## Work request
Each line containing the word "fait" must be copied from the material below.

Exercise data: Begin

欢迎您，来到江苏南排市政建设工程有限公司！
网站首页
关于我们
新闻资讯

Exercise data: End
Exercise data: Begin

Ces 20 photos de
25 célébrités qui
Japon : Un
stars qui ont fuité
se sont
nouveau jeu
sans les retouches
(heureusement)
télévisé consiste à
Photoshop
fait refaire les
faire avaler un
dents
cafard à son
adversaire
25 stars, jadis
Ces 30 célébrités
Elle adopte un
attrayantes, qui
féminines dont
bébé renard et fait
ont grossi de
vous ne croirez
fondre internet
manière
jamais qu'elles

Exercise data: End
Exercise data: Begin

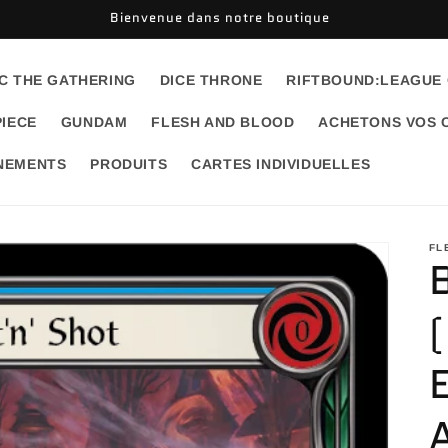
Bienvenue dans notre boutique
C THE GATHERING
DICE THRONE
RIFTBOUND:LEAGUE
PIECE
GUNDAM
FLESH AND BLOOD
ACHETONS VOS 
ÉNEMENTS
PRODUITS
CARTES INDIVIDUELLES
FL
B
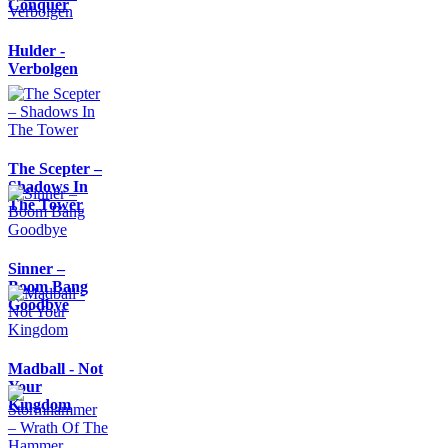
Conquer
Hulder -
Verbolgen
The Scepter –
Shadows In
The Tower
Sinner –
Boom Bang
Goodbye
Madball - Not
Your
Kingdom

Exercise data: End

## Task answer
fait refaire les
bébé renard et fait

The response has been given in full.